Die Schwierigkeiten der Kleinbauern, die Normen für das begehrte Biosiegel zu erfüllen, sind den Zertifizierern durchaus bekannt. Sie bemühen sich ebenfalls um eine Harmonisierung von Bio & Fair.

So bietet der Schweizer Biozertifizierer IMO mit dem Label „fair for life“ einen Standard an, mit dem sich Unternehmen nach sozialen und ökologischen Kriterien zertifizieren lassen können. Eine Bio- und Fairzertifizierung aus einer Hand ermöglicht das französische Unternehmen Ecocert. Der Biozertifizierer orientiert sich mit seinem fairen Standard an den FLO-Richtlinien.

Doch letztlich entscheidet der Verbraucher, ob er Produkte kauft, die im doppelten Sinn „sauber“ sind.
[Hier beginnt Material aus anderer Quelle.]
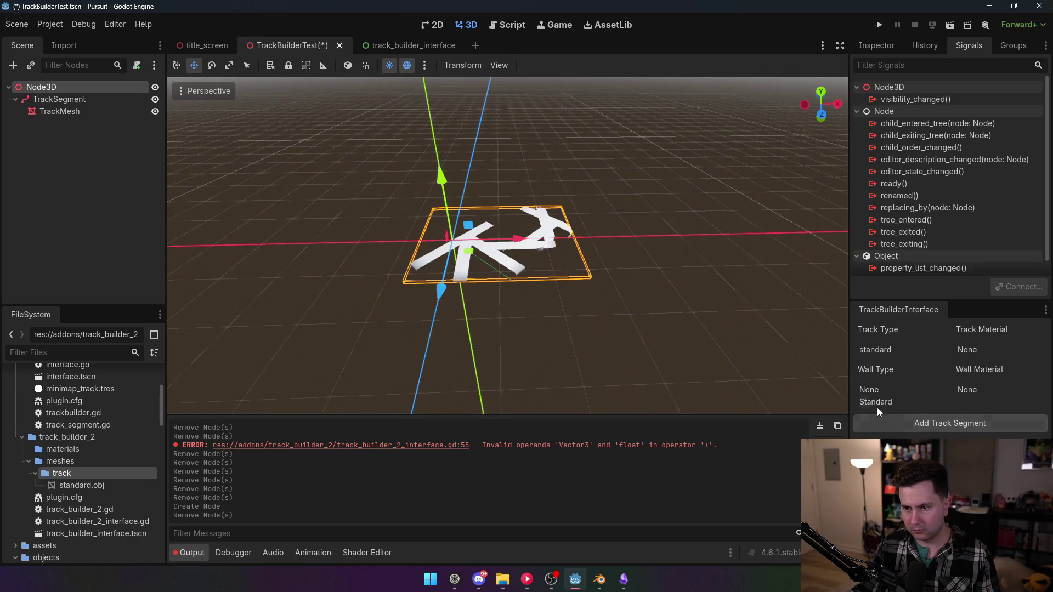
pyautogui.scroll(3, 507, 245)
pyautogui.click(77, 99)
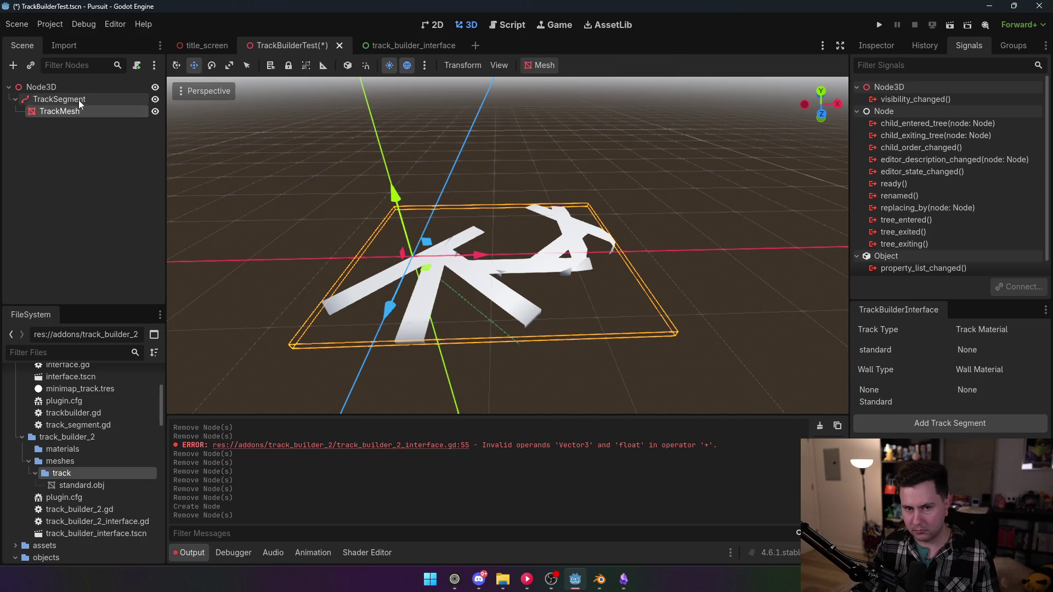
# - Move curve points along X and Y to regenerate the track mesh, then delete the TrackSegment
pyautogui.press('g')
pyautogui.press('x')
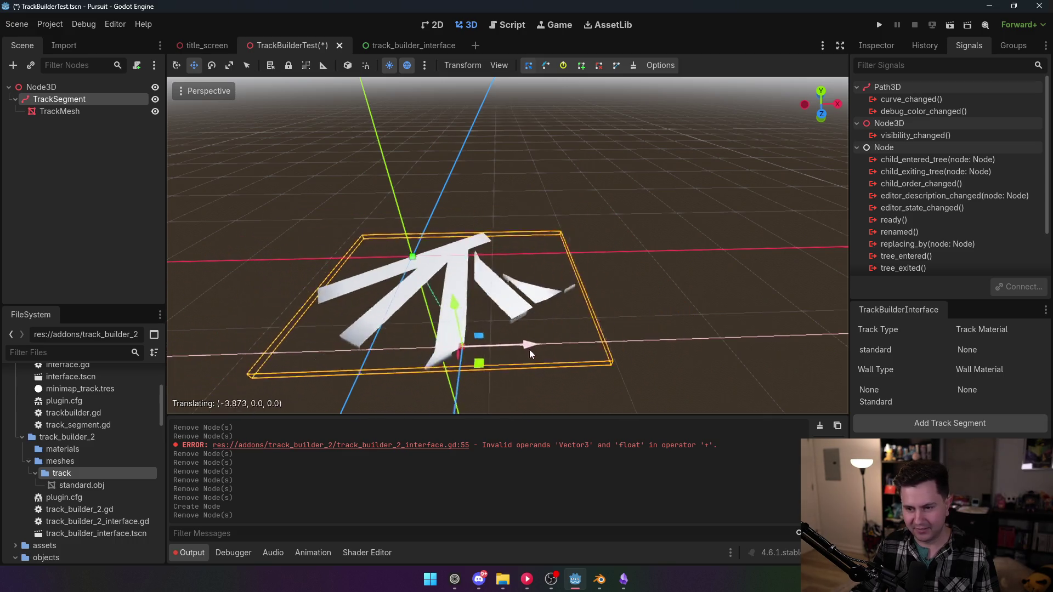
pyautogui.click(594, 317)
pyautogui.moveTo(543, 307)
pyautogui.mouseDown()
pyautogui.moveTo(535, 224)
pyautogui.moveTo(514, 166)
pyautogui.moveTo(538, 307)
pyautogui.moveTo(502, 176)
pyautogui.mouseUp()
pyautogui.moveTo(502, 175)
pyautogui.mouseDown()
pyautogui.moveTo(464, 158)
pyautogui.moveTo(485, 212)
pyautogui.moveTo(472, 262)
pyautogui.moveTo(412, 244)
pyautogui.mouseUp()
pyautogui.moveTo(364, 287)
pyautogui.mouseDown()
pyautogui.moveTo(247, 268)
pyautogui.moveTo(185, 276)
pyautogui.moveTo(384, 279)
pyautogui.moveTo(663, 318)
pyautogui.moveTo(512, 290)
pyautogui.moveTo(483, 296)
pyautogui.mouseUp()
pyautogui.moveTo(466, 258)
pyautogui.mouseDown()
pyautogui.moveTo(479, 45)
pyautogui.moveTo(478, 165)
pyautogui.moveTo(509, 185)
pyautogui.mouseUp()
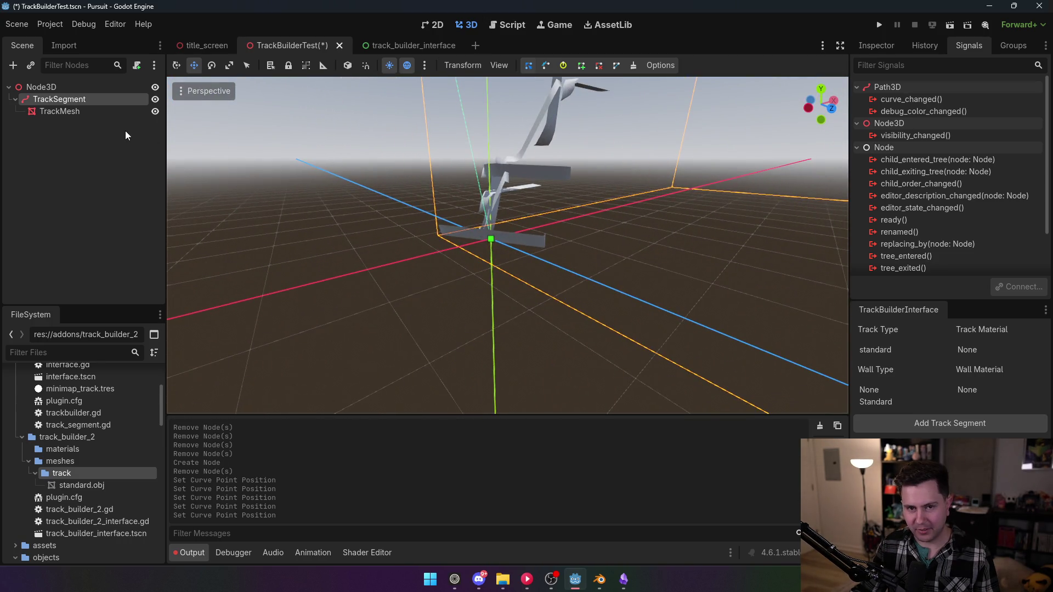
pyautogui.press('Delete')
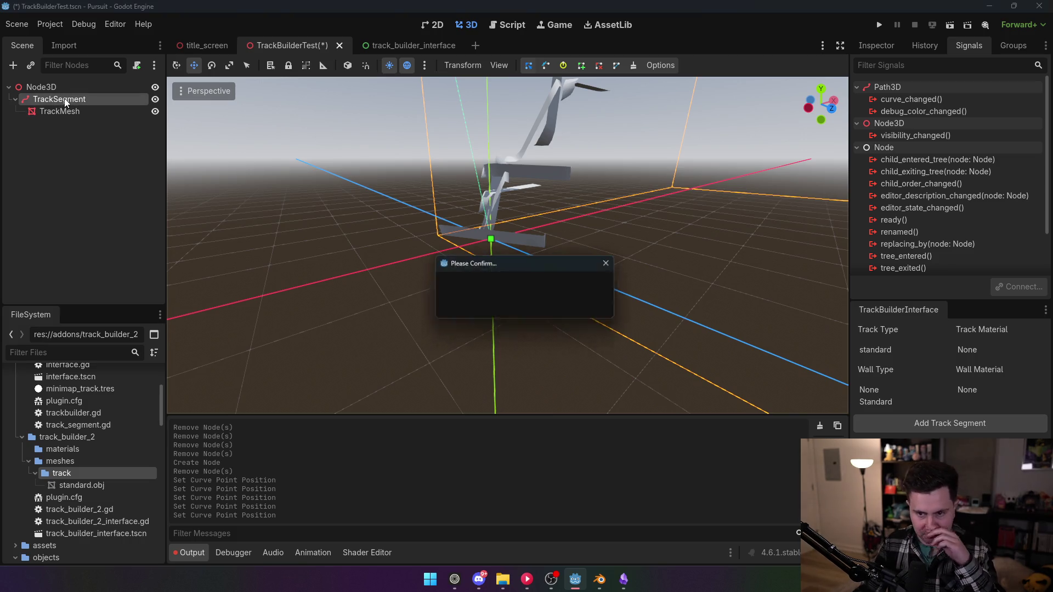
pyautogui.click(501, 306)
# - Disable the TrackBuilder2 plugin in Project Settings and go back to the interface script
pyautogui.click(547, 25)
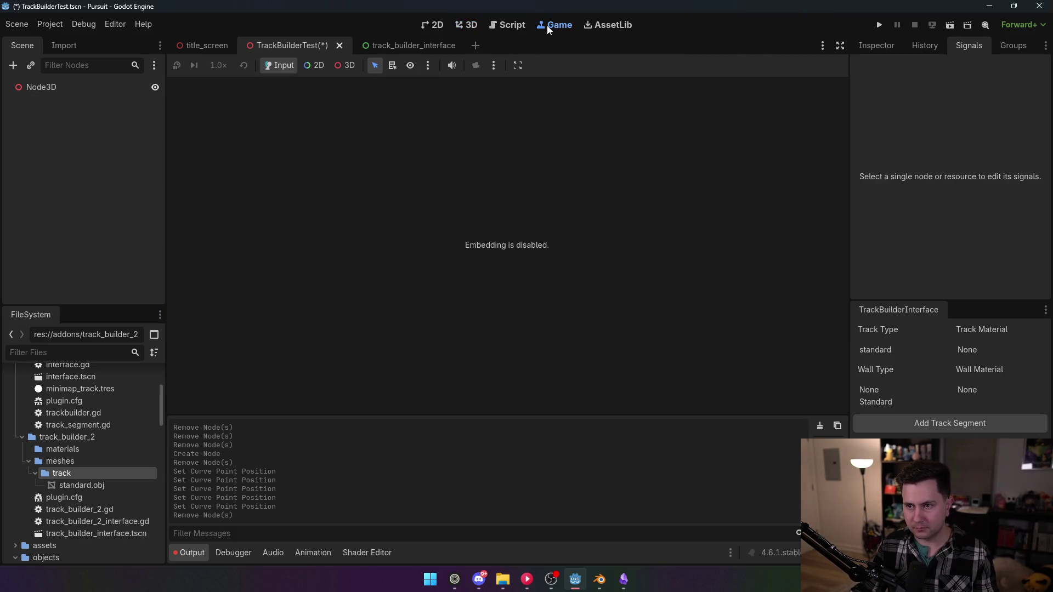
pyautogui.click(492, 25)
pyautogui.click(50, 24)
pyautogui.click(58, 39)
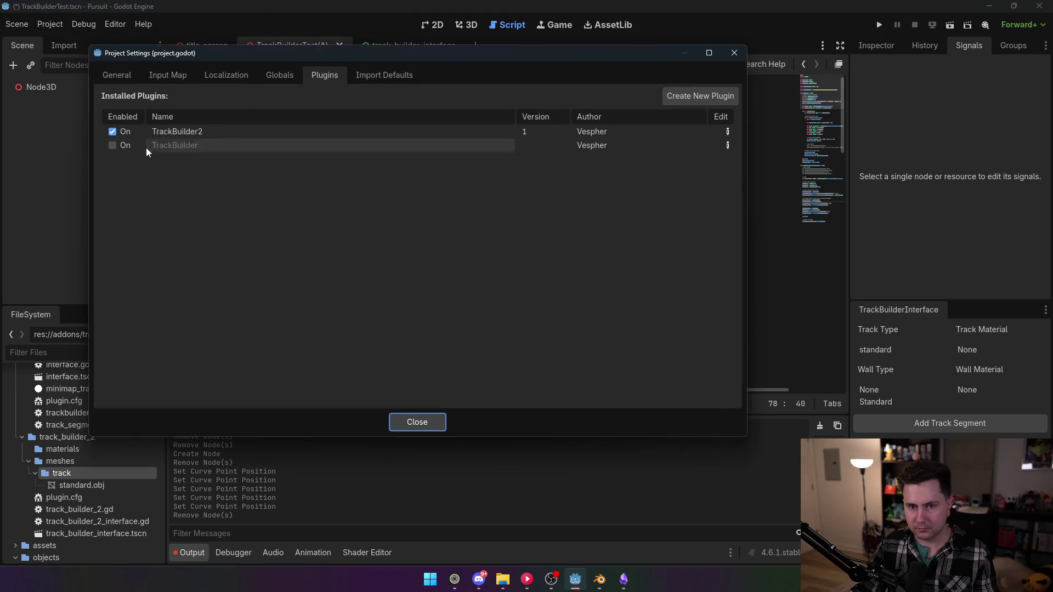
pyautogui.click(126, 136)
pyautogui.click(416, 412)
pyautogui.click(554, 25)
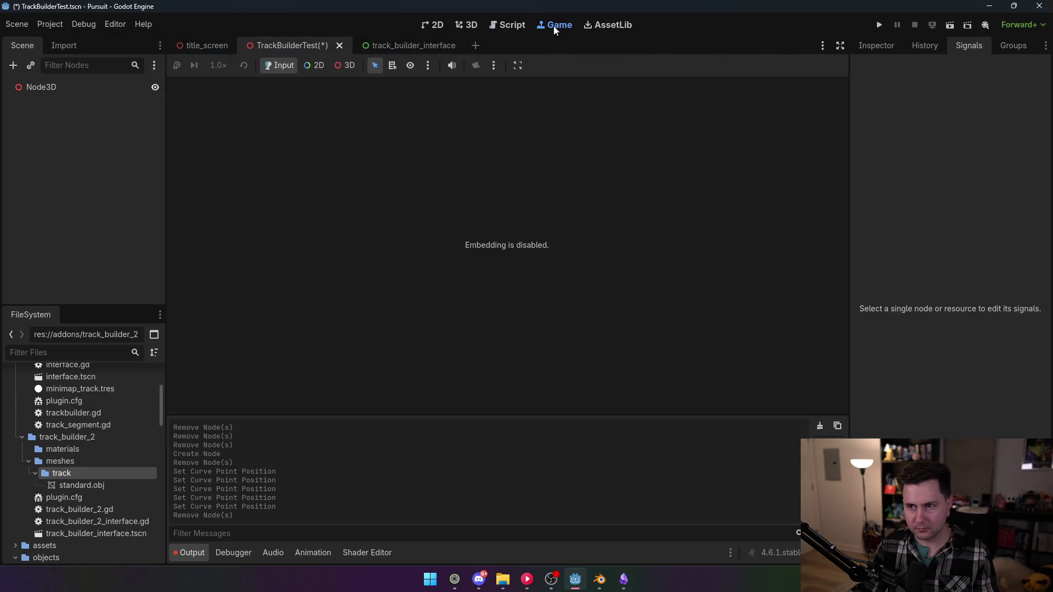
pyautogui.click(522, 27)
pyautogui.moveTo(812, 92); pyautogui.dragTo(824, 215)
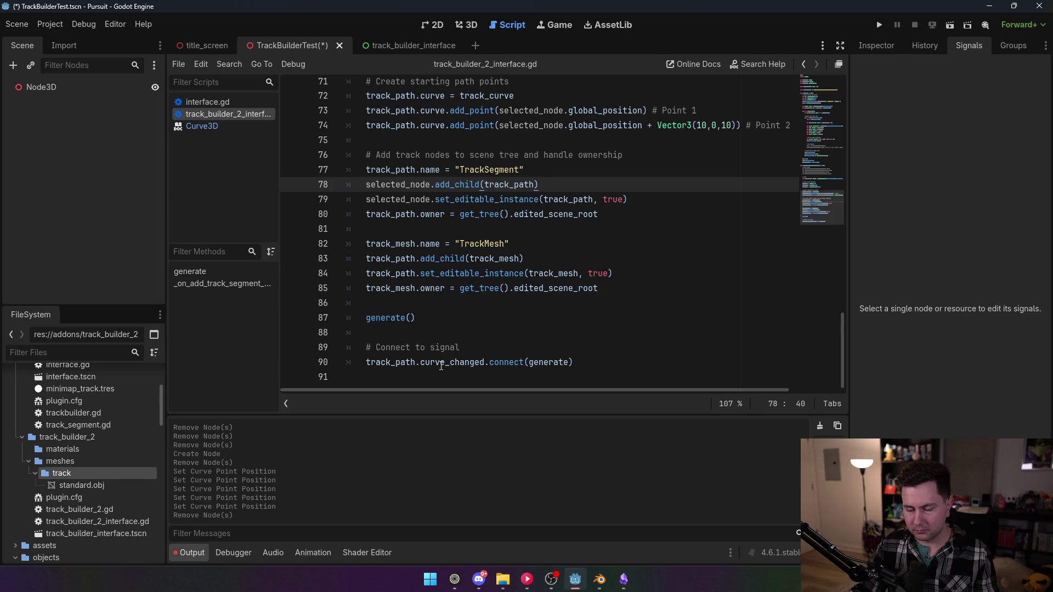
# - Add the comment '# Generate mesh data' above generate() and save the script
pyautogui.click(429, 297)
pyautogui.press('Return')
pyautogui.write('# Generat')
pyautogui.press('BackSpace')
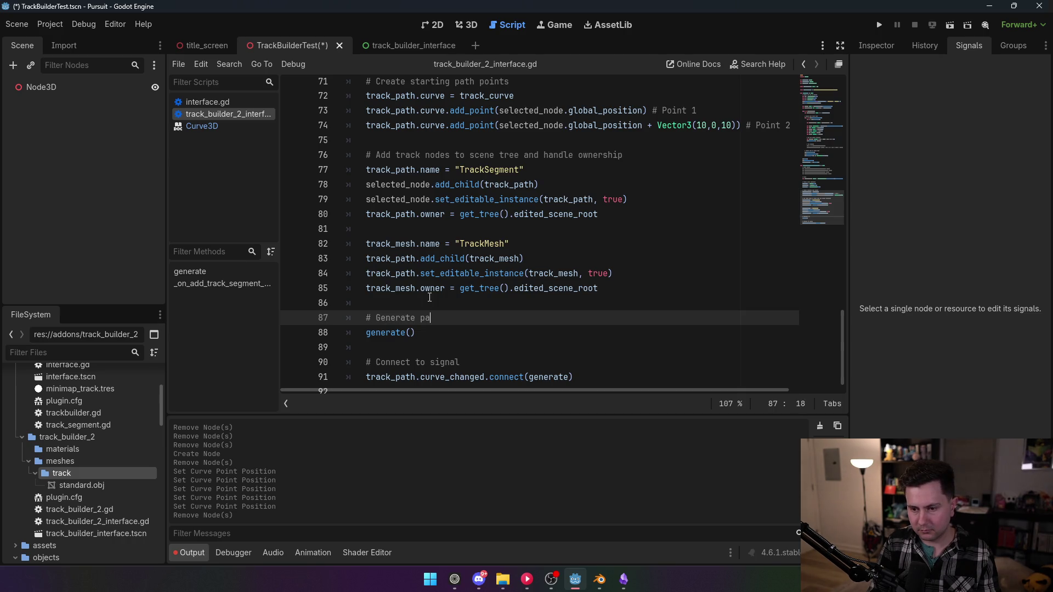
pyautogui.write('mesh data')
pyautogui.click(436, 258)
Bleibt nur zu hoffen, dass er die entsprechenden Waren auch schnell im Laden oder Supermarkt erkennen kann.

Dazu müsste sich der momentane Label-Dschungel ein wenig lichten sowie Bio & Fair harmonisiert werden. Ein gemeinsames Siegel, das Bio & Fair vereint, ist aber nach Angaben von TransFair bislang nicht geplant.